Testo di riferimento »
----------

La sua attività, tuttavia, aveva solide basi: quotidianamente recitava l’Angelus di mezzogiorno e ogni settimana si accostava alla Confessione. Molti compaesani e colleghi, inoltre, hanno attestato che lo si vedeva a lungo davanti al Tabernacolo della sua parrocchia o delle chiese vicine al luogo di lavoro.
Fu anche durante quei colloqui col Signore che capì di essere chiamato non alla missione, ma al matrimonio. Dopo aver lungamente pregato e ricevuto il consenso sia dai genitori sia dal direttore spirituale, dichiarò i suoi sentimenti per interposta persona a una giovane, di cui non conosciamo il nome (forse Assunta, dato che nell’ultima lettera a lei le chiede se il 15 agosto era il suo onomastico). Pur affrontando ostacoli posti da altre persone, i due fidanzati ricorrevano alla preghiera l’uno per l’altra.
Quando tutto si fu appianato, Angelo scrisse alla sua futura sposa: «Riconoscenza generatrice d’amore: ecco la grande parola! Chiave magica che non falla, con la quale si spalancano tutte le porte, arma vincitrice di tutte le battaglie. Non dimentichiamolo: amore verso Gesù, ecco tutto. […] Andiamo verso Lui; più a Lui ci avvicineremo, più dovremo costatare con gioia che il legame aumenta in potenza fino a formare un’anima sola, una sola individualità nell’amore vissuto, immedesimato in quello di Gesù. […]».
Nel luglio 1934 il giovane affrontò un periodo di lavoro particolarmente intenso, per sostituire alcuni impiegati in vacanza. Il mese successivo, il 13, tornò a casa con la febbre, peggiorata il mattino seguente. Alla sera la febbre continuò a salire, ma lui era intenzionato a non perdere la Messa dell’Assunta, festa patronale, come gli era capitato l’anno prima; dovette cambiare idea solo per ubbidire alla madre.

----------

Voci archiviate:
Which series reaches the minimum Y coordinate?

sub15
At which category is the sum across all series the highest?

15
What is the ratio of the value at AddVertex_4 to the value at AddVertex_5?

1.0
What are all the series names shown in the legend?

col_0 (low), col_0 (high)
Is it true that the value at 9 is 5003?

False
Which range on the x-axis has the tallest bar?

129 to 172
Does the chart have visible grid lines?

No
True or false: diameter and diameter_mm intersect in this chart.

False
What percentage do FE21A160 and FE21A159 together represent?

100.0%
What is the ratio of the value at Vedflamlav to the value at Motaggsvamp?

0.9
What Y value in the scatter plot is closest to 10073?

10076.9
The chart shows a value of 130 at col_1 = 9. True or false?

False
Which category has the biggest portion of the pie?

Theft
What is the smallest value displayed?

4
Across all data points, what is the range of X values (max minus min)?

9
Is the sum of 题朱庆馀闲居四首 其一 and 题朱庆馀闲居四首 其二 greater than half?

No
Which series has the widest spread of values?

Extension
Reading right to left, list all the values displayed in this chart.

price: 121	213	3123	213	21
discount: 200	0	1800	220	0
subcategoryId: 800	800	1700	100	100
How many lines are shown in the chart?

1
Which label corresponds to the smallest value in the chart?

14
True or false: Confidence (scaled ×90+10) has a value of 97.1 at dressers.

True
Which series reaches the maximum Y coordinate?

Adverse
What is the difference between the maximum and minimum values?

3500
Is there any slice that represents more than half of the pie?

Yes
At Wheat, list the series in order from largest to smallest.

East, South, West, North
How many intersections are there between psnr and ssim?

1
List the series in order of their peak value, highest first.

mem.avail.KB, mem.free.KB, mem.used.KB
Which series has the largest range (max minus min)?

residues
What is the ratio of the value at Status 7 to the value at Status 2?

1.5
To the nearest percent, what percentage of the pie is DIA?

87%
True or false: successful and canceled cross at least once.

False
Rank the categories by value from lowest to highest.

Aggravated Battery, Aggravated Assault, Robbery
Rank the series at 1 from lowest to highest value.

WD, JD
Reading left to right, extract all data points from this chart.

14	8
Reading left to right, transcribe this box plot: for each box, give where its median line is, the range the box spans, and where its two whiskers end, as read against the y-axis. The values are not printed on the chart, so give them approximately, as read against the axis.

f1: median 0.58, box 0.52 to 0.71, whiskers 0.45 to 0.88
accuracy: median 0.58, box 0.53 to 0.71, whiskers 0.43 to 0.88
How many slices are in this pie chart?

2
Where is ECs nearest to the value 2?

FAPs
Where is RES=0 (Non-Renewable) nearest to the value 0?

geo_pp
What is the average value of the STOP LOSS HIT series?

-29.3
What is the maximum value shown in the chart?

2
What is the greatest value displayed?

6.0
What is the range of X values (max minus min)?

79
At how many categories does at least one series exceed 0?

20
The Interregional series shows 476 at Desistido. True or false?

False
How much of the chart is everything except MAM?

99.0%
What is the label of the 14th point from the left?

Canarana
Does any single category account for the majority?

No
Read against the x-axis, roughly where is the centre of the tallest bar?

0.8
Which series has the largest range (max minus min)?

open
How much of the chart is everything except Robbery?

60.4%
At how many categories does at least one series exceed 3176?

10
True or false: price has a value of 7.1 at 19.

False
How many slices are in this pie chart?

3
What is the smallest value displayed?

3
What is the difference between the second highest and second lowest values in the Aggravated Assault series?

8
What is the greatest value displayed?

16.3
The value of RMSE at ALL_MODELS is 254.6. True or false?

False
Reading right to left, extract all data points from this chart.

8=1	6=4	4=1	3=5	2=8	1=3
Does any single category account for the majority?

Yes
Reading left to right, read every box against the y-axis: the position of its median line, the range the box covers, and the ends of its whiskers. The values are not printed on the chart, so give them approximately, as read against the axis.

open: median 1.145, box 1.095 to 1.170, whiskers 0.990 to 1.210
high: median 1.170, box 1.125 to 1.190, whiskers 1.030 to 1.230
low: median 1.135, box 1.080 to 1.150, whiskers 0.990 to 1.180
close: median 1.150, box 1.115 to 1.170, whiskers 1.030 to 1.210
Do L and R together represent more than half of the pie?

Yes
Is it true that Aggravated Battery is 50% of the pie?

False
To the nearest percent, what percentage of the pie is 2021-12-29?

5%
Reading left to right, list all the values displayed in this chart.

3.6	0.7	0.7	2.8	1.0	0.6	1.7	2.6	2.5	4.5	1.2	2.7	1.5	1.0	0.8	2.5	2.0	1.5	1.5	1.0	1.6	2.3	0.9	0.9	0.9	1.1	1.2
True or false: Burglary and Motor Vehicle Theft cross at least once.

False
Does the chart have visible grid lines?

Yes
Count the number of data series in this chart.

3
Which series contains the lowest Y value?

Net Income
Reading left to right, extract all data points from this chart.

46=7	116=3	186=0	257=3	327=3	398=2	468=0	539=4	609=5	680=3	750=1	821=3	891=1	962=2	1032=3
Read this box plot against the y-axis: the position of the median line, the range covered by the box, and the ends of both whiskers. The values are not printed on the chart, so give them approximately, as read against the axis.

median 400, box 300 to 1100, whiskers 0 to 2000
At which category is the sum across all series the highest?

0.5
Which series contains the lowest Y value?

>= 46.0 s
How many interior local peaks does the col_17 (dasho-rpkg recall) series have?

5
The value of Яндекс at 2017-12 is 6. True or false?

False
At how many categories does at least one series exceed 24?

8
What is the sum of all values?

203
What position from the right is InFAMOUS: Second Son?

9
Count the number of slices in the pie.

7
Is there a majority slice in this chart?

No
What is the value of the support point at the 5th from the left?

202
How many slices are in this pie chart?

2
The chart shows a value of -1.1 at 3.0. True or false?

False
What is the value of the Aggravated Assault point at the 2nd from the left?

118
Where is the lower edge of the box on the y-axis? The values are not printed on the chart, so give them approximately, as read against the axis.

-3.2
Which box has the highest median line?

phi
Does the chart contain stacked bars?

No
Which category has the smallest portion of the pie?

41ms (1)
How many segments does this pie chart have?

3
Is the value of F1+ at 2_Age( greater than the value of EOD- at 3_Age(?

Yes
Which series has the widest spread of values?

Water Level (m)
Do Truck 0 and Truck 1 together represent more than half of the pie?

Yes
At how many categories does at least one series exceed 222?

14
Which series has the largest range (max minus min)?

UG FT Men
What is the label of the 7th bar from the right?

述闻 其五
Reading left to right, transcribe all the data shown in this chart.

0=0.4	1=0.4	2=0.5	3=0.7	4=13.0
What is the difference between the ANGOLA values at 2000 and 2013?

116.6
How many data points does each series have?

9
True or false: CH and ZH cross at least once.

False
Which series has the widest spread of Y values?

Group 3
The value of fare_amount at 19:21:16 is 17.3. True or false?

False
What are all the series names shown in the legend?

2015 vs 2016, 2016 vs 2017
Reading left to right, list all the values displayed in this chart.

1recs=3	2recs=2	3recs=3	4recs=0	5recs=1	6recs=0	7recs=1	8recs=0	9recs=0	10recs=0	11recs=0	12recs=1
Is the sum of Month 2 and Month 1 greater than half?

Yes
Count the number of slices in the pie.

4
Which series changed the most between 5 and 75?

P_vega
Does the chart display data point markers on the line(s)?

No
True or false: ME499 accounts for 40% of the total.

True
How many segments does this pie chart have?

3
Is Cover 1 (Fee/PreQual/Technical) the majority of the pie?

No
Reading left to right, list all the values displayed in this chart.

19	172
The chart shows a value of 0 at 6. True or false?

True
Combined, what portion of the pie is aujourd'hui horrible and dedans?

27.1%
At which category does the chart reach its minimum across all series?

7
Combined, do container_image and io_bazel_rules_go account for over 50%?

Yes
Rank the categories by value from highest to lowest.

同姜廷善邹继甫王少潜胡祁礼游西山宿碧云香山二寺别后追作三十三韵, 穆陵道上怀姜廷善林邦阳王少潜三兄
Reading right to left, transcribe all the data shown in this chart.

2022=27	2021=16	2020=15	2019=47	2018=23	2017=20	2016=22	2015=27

----------

Esercizi proposti »
[1] Ricopia dal testo su Angelo il passo che va da "La sua attività, tuttavia, aveva" a "l’uno per l’altra.".
[2] Nel testo su Angelo, riscrivi in forma di elenco il paragrafo che comincia con "Nel luglio 1934", mantenendone i fatti principali.
[3] Prosegui il testo su Angelo dopo l'ultima frase riportata.
Le voci sono materiale a sé, distinto dal testo.

Esercizi svolti »
[1]
La sua attività, tuttavia, aveva solide basi: quotidianamente recitava l’Angelus di mezzogiorno e ogni settimana si accostava alla Confessione. Molti compaesani e colleghi, inoltre, hanno attestato che lo si vedeva a lungo davanti al Tabernacolo della sua parrocchia o delle chiese vicine al luogo di lavoro.
Fu anche durante quei colloqui col Signore che capì di essere chiamato non alla missione, ma al matrimonio. Dopo aver lungamente pregato e ricevuto il consenso sia dai genitori sia dal direttore spirituale, dichiarò i suoi sentimenti per interposta persona a una giovane, di cui non conosciamo il nome (forse Assunta, dato che nell’ultima lettera a lei le chiede se il 15 agosto era il suo onomastico). Pur affrontando ostacoli posti da altre persone, i due fidanzati ricorrevano alla preghiera l’uno per l’altra.

[2]
- Nel luglio 1934 Angelo lavorò in modo particolarmente intenso per sostituire alcuni impiegati in vacanza.
- Il 13 del mese successivo tornò a casa con la febbre, che peggiorò il mattino seguente.
- La sera la febbre continuò a salire.
- Voleva comunque andare alla Messa dell'Assunta, festa patronale, che l'anno prima aveva perso.
- Rinunciò solo per ubbidire alla madre.

[3]
Venerdì 17 agosto il parroco di Pontoglio venne a trovarlo e, il mattino seguente, suggerì di far chiamare il medico. Dopo la visita e l’esito degli esami del sangue, fu chiaro che si trattava di tifo. Lunedì 20 il parroco gli chiese se avrebbe voluto ricevere il Viatico: Angelo, raggiante, rispose di sì. L’indomani, mentre le campane suonavano a distesa, il sacerdote fu accompagnato da una lunga processione di fedeli, venuti a conoscenza della malattia, verso casa Anselmi.
Tutti ormai speravano nella guarigione, tranne il diretto interessato, il quale, in un colloquio con la mamma, associò il 1925, anno della morte di sua sorella Virginia (a nove anni d’età, anche in quel caso di tifo), a quel 1934 in corso. Così, mentre in tutto il paese si continuava a pregare per lui e a fargli visita, Angelo si preparava al trapasso.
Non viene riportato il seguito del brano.